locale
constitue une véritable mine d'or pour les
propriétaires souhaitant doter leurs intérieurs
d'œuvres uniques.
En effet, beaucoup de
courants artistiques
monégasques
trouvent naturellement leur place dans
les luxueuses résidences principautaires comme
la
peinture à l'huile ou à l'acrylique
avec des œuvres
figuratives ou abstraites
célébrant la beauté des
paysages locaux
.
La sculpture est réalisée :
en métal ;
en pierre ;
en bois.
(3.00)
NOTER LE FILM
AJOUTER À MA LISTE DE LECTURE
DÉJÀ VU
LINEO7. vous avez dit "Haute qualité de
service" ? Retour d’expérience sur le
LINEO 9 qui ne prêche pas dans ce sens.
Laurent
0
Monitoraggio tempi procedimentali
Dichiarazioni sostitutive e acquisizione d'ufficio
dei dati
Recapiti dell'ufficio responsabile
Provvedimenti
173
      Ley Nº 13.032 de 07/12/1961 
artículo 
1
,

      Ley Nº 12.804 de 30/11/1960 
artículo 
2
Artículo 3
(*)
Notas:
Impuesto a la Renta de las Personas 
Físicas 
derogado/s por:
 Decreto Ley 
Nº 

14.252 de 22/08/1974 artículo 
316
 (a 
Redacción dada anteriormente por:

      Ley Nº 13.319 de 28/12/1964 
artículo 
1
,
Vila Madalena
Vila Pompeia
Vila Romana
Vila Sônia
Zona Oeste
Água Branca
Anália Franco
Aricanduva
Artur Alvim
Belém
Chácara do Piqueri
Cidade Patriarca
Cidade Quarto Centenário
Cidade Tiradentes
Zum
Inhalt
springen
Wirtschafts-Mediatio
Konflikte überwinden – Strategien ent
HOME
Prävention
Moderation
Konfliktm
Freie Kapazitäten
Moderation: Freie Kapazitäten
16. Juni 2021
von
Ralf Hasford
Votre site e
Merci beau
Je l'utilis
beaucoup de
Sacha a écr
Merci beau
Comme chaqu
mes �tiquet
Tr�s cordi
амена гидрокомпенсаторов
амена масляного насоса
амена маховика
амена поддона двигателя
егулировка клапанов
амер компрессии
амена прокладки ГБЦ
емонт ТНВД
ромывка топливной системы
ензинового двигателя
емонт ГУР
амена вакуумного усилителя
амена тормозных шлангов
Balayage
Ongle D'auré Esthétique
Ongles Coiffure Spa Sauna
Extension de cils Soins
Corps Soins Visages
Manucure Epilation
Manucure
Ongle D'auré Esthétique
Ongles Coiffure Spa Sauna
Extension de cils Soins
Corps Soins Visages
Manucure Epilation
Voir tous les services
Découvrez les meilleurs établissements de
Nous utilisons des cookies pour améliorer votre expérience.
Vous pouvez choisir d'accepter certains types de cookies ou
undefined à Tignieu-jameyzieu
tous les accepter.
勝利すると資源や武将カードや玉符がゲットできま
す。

### Work instructions
Write the material out again word for word.

### Worked solution
locale
constitue une véritable mine d'or pour les
propriétaires souhaitant doter leurs intérieurs
d'œuvres uniques.
En effet, beaucoup de
courants artistiques
monégasques
trouvent naturellement leur place dans
les luxueuses résidences principautaires comme
la
peinture à l'huile ou à l'acrylique
avec des œuvres
figuratives ou abstraites
célébrant la beauté des
paysages locaux
.
La sculpture est réalisée :
en métal ;
en pierre ;
en bois.
(3.00)
NOTER LE FILM
AJOUTER À MA LISTE DE LECTURE
DÉJÀ VU
LINEO7. vous avez dit "Haute qualité de
service" ? Retour d’expérience sur le
LINEO 9 qui ne prêche pas dans ce sens.
Laurent
0
Monitoraggio tempi procedimentali
Dichiarazioni sostitutive e acquisizione d'ufficio
dei dati
Recapiti dell'ufficio responsabile
Provvedimenti
173
      Ley Nº 13.032 de 07/12/1961 
artículo 
1
,

      Ley Nº 12.804 de 30/11/1960 
artículo 
2
Artículo 3
(*)
Notas:
Impuesto a la Renta de las Personas 
Físicas 
derogado/s por:
 Decreto Ley 
Nº 

14.252 de 22/08/1974 artículo 
316
 (a 
Redacción dada anteriormente por:

      Ley Nº 13.319 de 28/12/1964 
artículo 
1
,
Vila Madalena
Vila Pompeia
Vila Romana
Vila Sônia
Zona Oeste
Água Branca
Anália Franco
Aricanduva
Artur Alvim
Belém
Chácara do Piqueri
Cidade Patriarca
Cidade Quarto Centenário
Cidade Tiradentes
Zum
Inhalt
springen
Wirtschafts-Mediatio
Konflikte überwinden – Strategien ent
HOME
Prävention
Moderation
Konfliktm
Freie Kapazitäten
Moderation: Freie Kapazitäten
16. Juni 2021
von
Ralf Hasford
Votre site e
Merci beau
Je l'utilis
beaucoup de
Sacha a écr
Merci beau
Comme chaqu
mes �tiquet
Tr�s cordi
амена гидрокомпенсаторов
амена масляного насоса
амена маховика
амена поддона двигателя
егулировка клапанов
амер компрессии
амена прокладки ГБЦ
емонт ТНВД
ромывка топливной системы
ензинового двигателя
емонт ГУР
амена вакуумного усилителя
амена тормозных шлангов
Balayage
Ongle D'auré Esthétique
Ongles Coiffure Spa Sauna
Extension de cils Soins
Corps Soins Visages
Manucure Epilation
Manucure
Ongle D'auré Esthétique
Ongles Coiffure Spa Sauna
Extension de cils Soins
Corps Soins Visages
Manucure Epilation
Voir tous les services
Découvrez les meilleurs établissements de
Nous utilisons des cookies pour améliorer votre expérience.
Vous pouvez choisir d'accepter certains types de cookies ou
undefined à Tignieu-jameyzieu
tous les accepter.
勝利すると資源や武将カードや玉符がゲットできま
す。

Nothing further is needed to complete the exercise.